I am unable to figure out some seemingly straightforward matrix calculations in equation 13 and following analysis.
Let $\Theta^*$ be the optimal parameters corresponding the maximum likelihood. Let $H$ be its Hessian and $\eta$ be its learning rate. The following equation can be derived by expanding the likelihood around the parameter values from the $k+1$ -th iteration as $\Theta^{k+1} = \Theta^k + \eta \frac{\partial L(\Theta)}{\partial \Theta} \approx \Theta^k + \eta H(\Theta-\Theta^*)$ and applying Cauchy Swartz inequality: $$ \left.\left\|\Theta^{(k+1)}-\Theta^{*}\right\| \leq \| I+\eta H\left(\Theta^{*}\right)\right)\|\|\left(\Theta^{(k)}-\Theta^{*}\right) \| \quad \quad (1) $$
The paper further says that $$ \left\|I+\eta H\left(\Theta^{*}\right)\right\| \leq \lambda_{M}\left[I+\eta H\left(\Theta^{*}\right)\right]=r $$, where $\lambda_M, \lambda_m$ are the largest and smallest eigenvalues respectively.
Next the paper claims that (which I have trouble understanding) that $$ r=\max \left\{\left|1-\eta \lambda_{M}\left[-H\left(\Theta^{*}\right)\right]\right|, \quad\left|1-\eta \lambda_{m}\left[-H\left(\Theta^{*}\right)\right]\right|\right\} \quad \quad (2) $$ Further to achieve convergence, we need $r<1$ or $$ 0<\eta<2 / \lambda_{M}\left[-H\left(\Theta^{*}\right)\right] \quad \quad (3) $$
Can you please help me derive equation 2 and equation 3.
Further, it is mentioned that the minimum possible value of $r$ is obtained when $\eta = \frac{1}{\lambda_M[H(\Theta^*)]}$ with
$$ \begin{aligned} r_{\min } &=1-\lambda_{m}\left[H\left(\Theta^{*}\right)\right] / \lambda_{M}\left[H\left(\Theta^{*}\right)\right] \\ & \equiv 1-\kappa^{-1}\left[H\left(\Theta^{*}\right)\right] \end{aligned} $$
where $\kappa[H]=\lambda_{M}[H] / \lambda_{m}[H]$ is the condition number of $H$.

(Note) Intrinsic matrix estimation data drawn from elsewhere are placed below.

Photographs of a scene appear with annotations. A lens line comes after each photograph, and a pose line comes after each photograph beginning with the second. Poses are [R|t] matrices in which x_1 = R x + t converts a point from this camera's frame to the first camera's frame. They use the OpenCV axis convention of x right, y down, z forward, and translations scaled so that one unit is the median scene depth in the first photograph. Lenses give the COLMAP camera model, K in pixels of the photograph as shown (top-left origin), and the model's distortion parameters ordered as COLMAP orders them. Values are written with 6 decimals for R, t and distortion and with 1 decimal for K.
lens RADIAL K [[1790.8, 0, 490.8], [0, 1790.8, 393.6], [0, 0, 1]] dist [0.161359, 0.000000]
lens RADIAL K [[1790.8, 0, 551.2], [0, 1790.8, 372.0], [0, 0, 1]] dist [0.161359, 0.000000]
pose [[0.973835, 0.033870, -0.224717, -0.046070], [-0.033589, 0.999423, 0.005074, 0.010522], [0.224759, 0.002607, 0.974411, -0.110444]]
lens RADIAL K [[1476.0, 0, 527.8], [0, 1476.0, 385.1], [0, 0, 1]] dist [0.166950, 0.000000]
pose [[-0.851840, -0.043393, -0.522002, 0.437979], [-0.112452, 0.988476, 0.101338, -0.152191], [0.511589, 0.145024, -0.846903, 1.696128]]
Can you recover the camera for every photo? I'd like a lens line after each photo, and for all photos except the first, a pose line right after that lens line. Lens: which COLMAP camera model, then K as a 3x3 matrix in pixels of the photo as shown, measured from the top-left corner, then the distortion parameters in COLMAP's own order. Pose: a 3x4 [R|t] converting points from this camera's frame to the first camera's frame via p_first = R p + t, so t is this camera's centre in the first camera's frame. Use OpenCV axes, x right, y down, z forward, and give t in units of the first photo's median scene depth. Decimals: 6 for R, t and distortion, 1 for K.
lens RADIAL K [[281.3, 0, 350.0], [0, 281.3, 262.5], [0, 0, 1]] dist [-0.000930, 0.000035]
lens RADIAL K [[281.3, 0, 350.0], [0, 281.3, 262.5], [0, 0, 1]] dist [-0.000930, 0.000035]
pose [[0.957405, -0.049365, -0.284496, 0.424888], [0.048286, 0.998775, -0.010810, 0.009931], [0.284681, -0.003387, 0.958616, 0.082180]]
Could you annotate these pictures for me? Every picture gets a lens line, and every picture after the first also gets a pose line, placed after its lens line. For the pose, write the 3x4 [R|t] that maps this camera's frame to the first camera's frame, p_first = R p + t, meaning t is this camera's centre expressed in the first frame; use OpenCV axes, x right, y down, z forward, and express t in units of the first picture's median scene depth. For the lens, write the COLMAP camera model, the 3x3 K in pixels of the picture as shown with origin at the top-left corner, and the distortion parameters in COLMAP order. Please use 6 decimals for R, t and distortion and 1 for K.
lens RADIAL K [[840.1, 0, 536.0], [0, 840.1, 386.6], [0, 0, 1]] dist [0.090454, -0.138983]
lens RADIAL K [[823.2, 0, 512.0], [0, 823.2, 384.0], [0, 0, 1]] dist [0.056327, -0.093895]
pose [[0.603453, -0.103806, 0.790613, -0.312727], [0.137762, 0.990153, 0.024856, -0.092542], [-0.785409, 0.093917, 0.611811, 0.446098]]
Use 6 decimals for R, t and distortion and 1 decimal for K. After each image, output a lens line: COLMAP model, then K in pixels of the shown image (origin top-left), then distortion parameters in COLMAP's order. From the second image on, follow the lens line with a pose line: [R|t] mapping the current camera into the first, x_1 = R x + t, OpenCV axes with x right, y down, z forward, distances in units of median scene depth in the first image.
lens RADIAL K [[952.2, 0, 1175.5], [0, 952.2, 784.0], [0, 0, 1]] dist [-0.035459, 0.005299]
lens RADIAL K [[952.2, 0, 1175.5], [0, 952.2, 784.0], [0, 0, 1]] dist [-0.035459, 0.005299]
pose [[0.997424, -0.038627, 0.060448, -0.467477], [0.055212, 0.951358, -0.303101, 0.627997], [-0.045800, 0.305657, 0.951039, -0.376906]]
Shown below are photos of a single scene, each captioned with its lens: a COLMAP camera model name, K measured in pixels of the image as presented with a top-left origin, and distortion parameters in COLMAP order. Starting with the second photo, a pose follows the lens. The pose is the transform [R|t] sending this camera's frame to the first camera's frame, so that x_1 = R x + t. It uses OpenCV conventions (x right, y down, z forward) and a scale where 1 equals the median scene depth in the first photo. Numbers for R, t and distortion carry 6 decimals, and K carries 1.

Assuming equation (2) and (3), I tried to derive the $\eta$ corresponding to $r_{min}$. I got $\eta = \frac{2}{\lambda_{m}[-H] + \lambda_{M}[-H]}$, which gave an $r_{min} = \frac{\kappa - 1}{\kappa + 1}$, which is clearly lower than $\frac{\kappa - 1}{\kappa}$. So, is the $r_{min}$ derived in the paper wrong?
Regarding equation (2) - the 2-norm of a matrix is defined as the largest singular value of a matrix. This singular value is an upper bounded by the largest eigenvalue of the matrix. Moreover, $\lambda_{\max}(I+\eta H)$ is equal to $r$ (that is more of a linear algebra question, but the proof is not difficult).
Regarding equation (3) - if $r> 1$, then going back to eq. (1), it's easy to see that the sequence diverges (or is constant when $r=1$). Therefore $r<1$ guarantees convergence, and it is influenced by the stepsize $\eta$. The specific conditions given in eq. (3) are simply derived from an algebraic manipulation so that we get $r<1$ (again, and eigenvalue issue).